While helping to search for serial rapist Timothy Baugh in the 1990s, Vereb correctly predicted that the perpetrator lived in the Lyndale neighborhood.

How did he know?

"They had this map where Baugh hit, and they were trying to predict where he would attack next," Vereb said. "From the location of the rapes, I saw two things. One was that he takes the bus and he lives around 36th and Nicollet. I knew that from looking at all the dots on the map, they were all on major bus routes."

Deputy Chief Dolan worked with Vereb for five years as 4th Precinct commander before being promoted in January.

"On my investigative team, John was the go-to guy," Dolan said. "Like any other team, you have your people you give the special cases to, and he was the man."

Vereb said that during his career, DNA testing was the most significant change in law enforcement. He’s used it effectively, recalling a robber who was difficult to catch because he always wore gloves and there were never any fingerprints.

One night, a burglar was seen lurking around a house, and a neighbor called the police. When the cops came, they found a screwdriver, a knife and a Minimag Flashlight on the windowsill, but the alleged perpetrator was hiding in the alley. The public defender tried to get the charges dismissed because the police could not link the suspect to the burglar tools.

Vereb pondered the situation. He wondered how the burglar could crawl through the window with all his tools in hand. Did he perhaps carry the flashlight in his mouth?

The state crime lab was able to obtain DNA from the flashlight. Vereb then got a warrant to take a saliva sample from the suspect, who was later convicted when the DNA samples matched.

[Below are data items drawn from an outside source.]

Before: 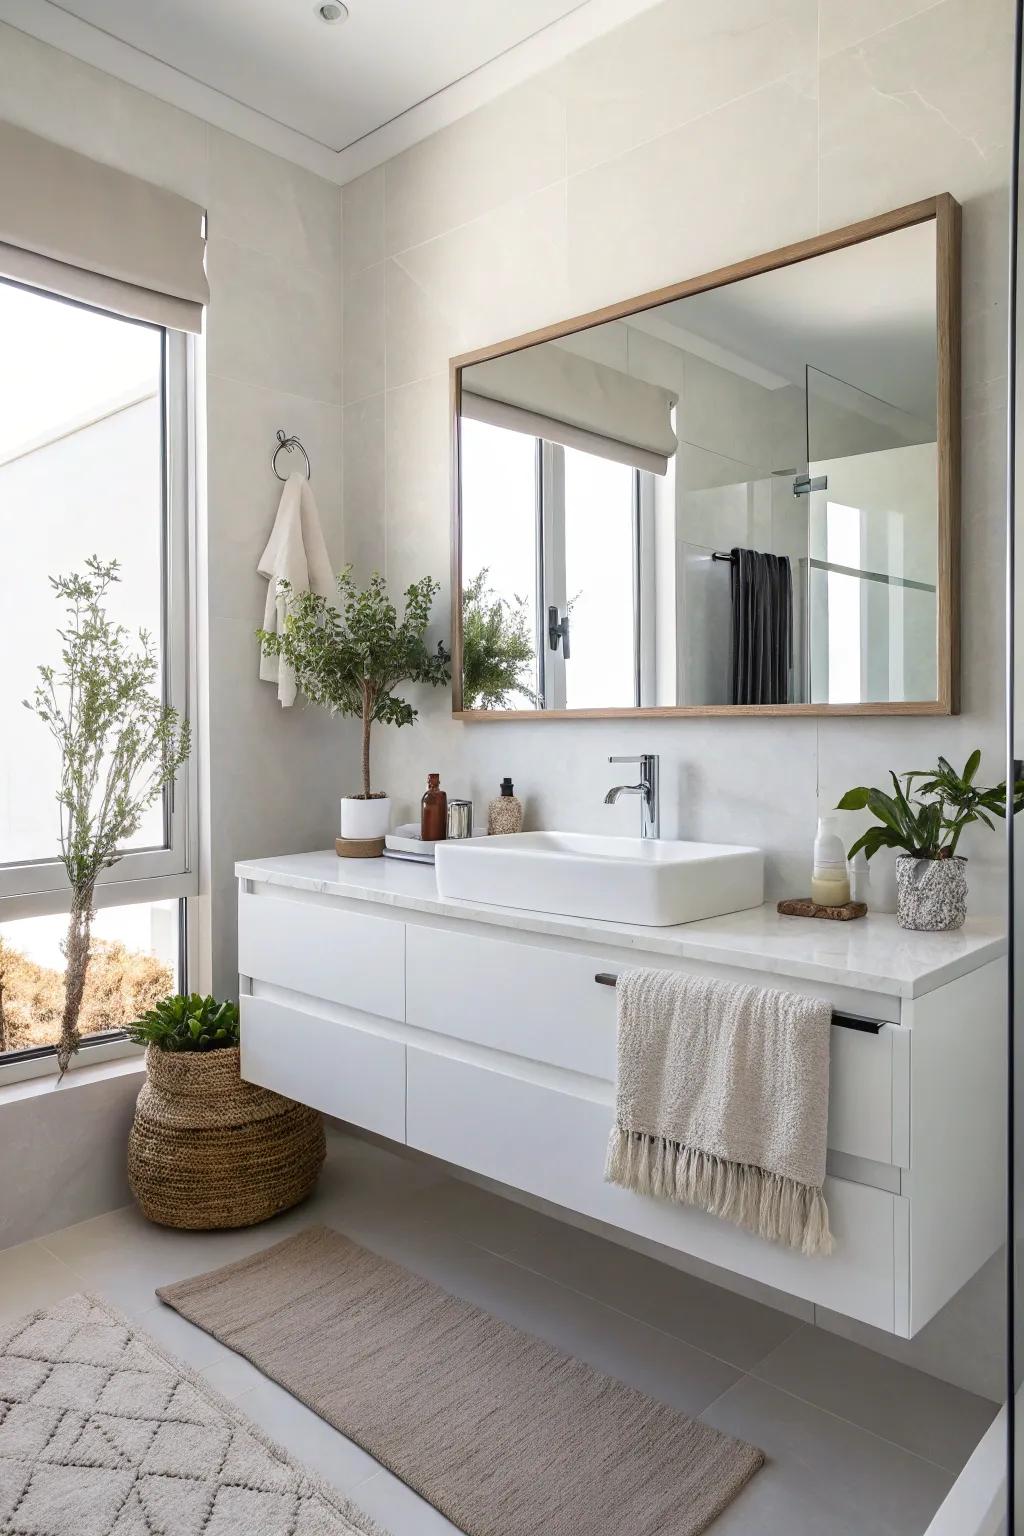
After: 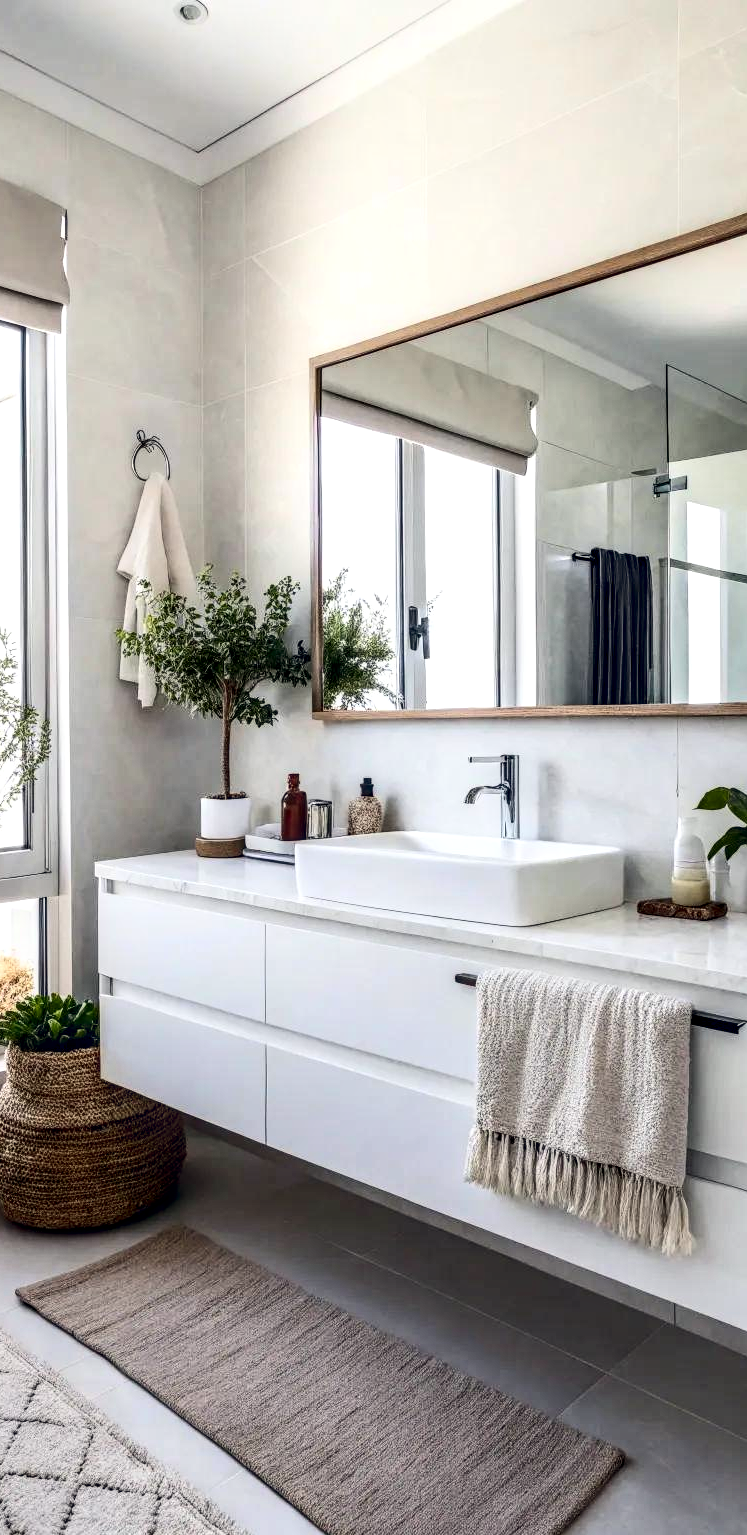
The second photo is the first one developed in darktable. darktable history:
local contrast: highlights 22%, detail 150%
color balance rgb: global offset › chroma 0.125%, global offset › hue 254.13°, linear chroma grading › shadows -2.486%, linear chroma grading › highlights -14.85%, linear chroma grading › global chroma -9.42%, linear chroma grading › mid-tones -10.025%, perceptual saturation grading › global saturation 41.722%, global vibrance 20%
crop: left 13.713%, right 13.327%
contrast brightness saturation: contrast 0.282
haze removal: strength 0.01, distance 0.254, compatibility mode true, adaptive false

Vereb was named 2003 Minneapolis Investigator of the Year for his work at the 4th Precinct, which includes most of the city’s North Side. He focused on auto theft, sex crimes, robbery and burglary. In 2003, that part of the city saw a 12 percent reduction in crime, the most of any precinct, a distinction it has repeated for three of the past five years. Vereb’s work contributed to that.

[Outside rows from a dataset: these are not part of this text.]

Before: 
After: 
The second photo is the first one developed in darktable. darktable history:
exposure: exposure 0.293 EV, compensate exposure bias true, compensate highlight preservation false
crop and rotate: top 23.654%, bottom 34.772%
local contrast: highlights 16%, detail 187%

Asked how many crimes actually get solved, Vereb answered, "Not as many as you think. People get robbed and many times they cannot identify their assailant. But it’s often the case of one bad apple spoiling the whole bunch. When it comes to robbery, one or two individuals may be responsible for half the robberies in a single precinct."

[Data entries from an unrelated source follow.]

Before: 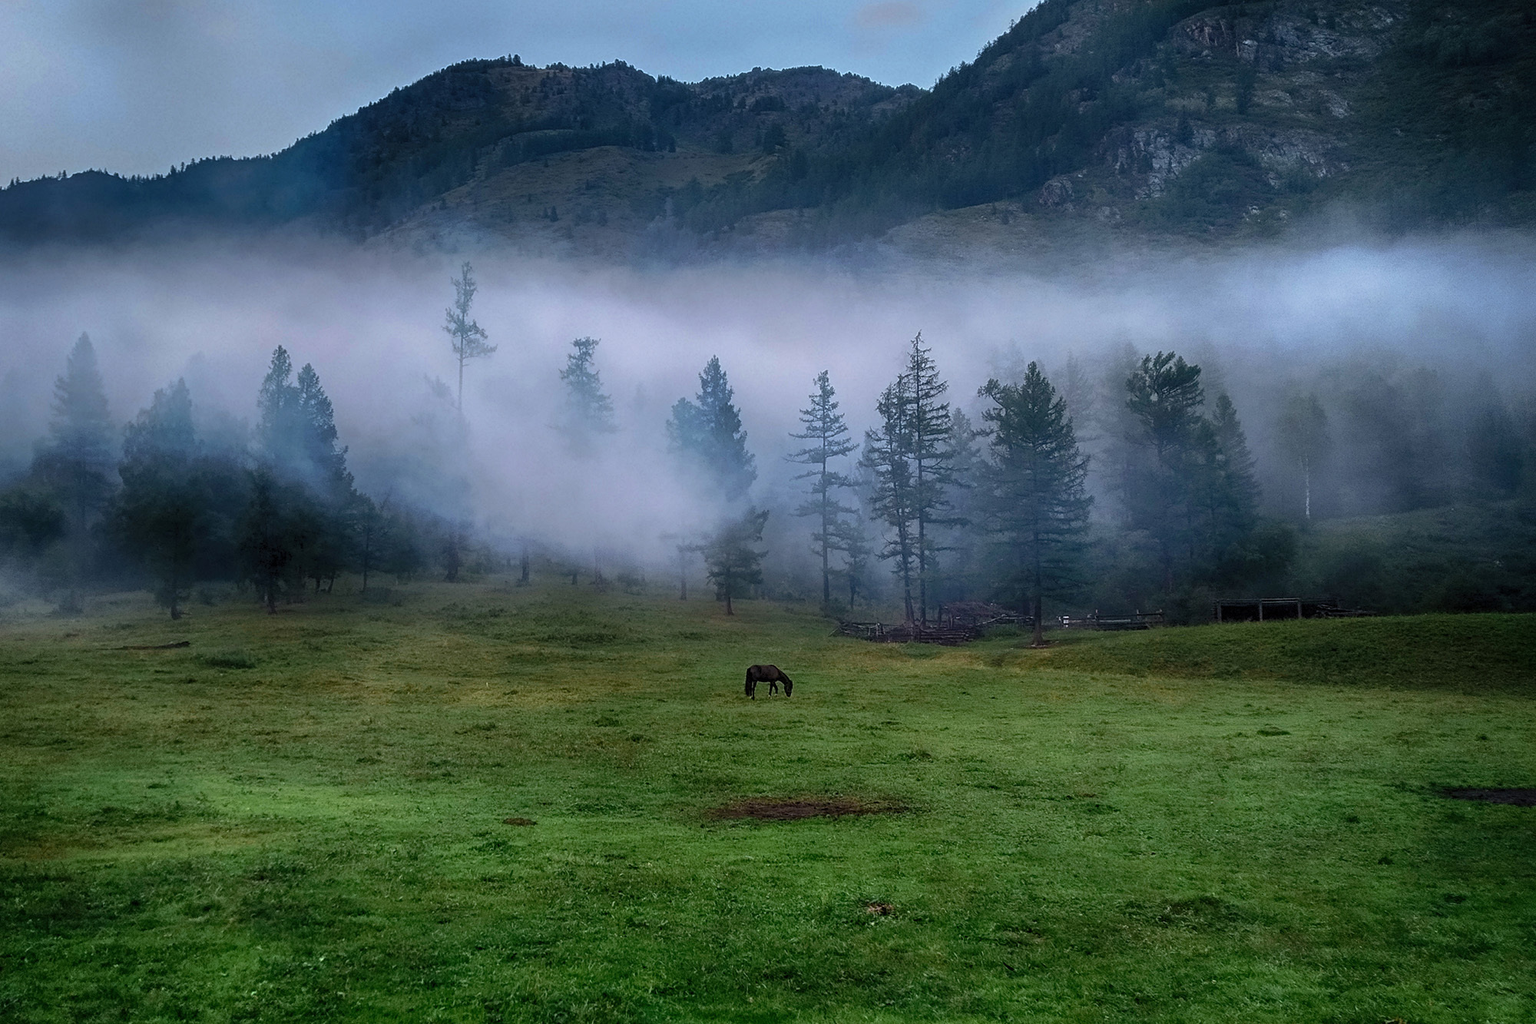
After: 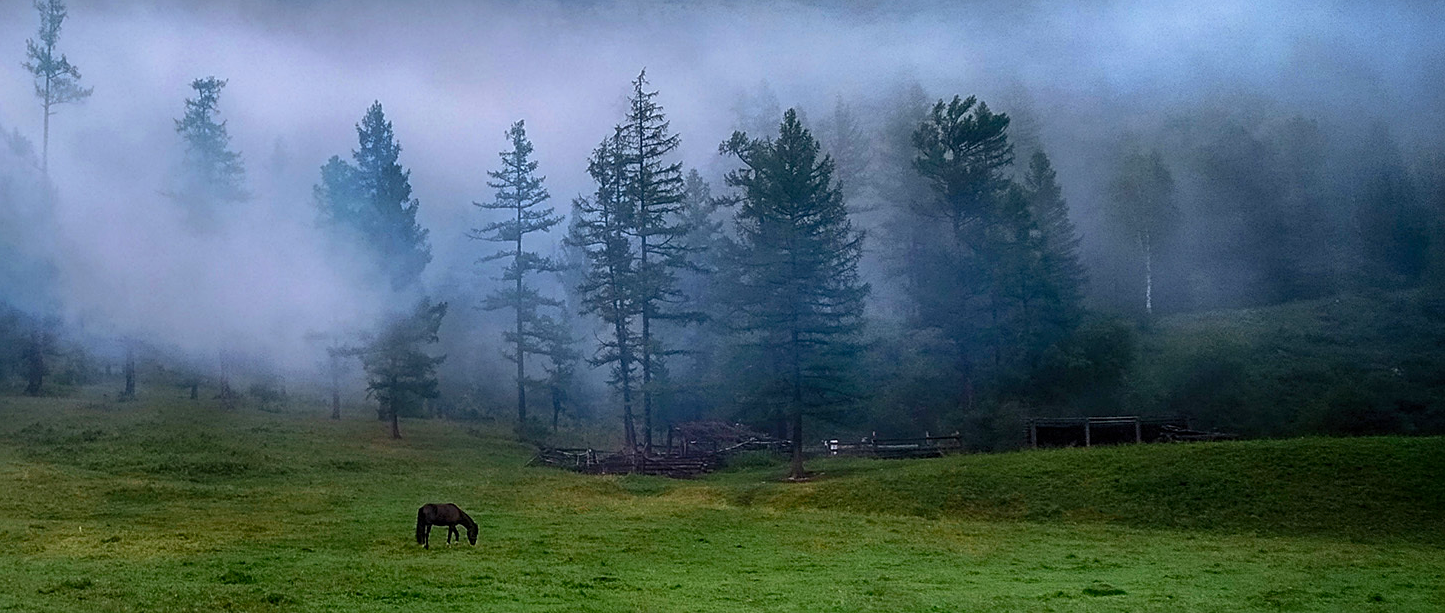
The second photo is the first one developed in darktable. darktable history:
crop and rotate: left 27.726%, top 27.213%, bottom 26.797%
sharpen: amount 0.212
contrast brightness saturation: contrast 0.087, saturation 0.283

Originally from Michigan, Vereb, who has a twin brother, was on the Detroit Police Force for over 11 years. His hope of joining the F.B.I. were dashed when the agency discovered that part of his hearing was lost from artillery and gunfire from Vietnam duty in 1968 and 1969, where Vereb was a military cop.

After getting a master’s degree from Michigan State in 1978, he followed his former squad car partners Don Goodmanson, currently the Dakota County Sheriff, and Carver County Sheriff Bud Olson to the land of lakes.

Armatage resident Jason Bakker, who has known Vereb for the past 11 years, said he is also a great neighbor.

"John is a really good guy and has a big heart," said the 27-year-old Bakker. "Even when he is off duty, he is on duty. I remember him walking the neighborhood with his big dog Polo, cigar in his [Vereb’s] mouth, closing garage doors in the alleys left open at night and putting bicycles left on the sidewalk back in people’s yards. People like the idea that he lives on the block. It makes them feel safer."

As a Minneapolis resident, Vereb consistently lobbies the mayor’s office and City Councilmembers about what he thinks is best for the city and the police. He said they couldn’t complain because he not only has an informed opinion, but also is a voter and a taxpayer.

Dolan said that Vereb’s kind of old school in the sense he’s still got that little macho streak in him. "You don’t get that when you talk or look at him, but he’s still got that attitude where you don’t admit pain or anything that’s bothering you. Well miss him."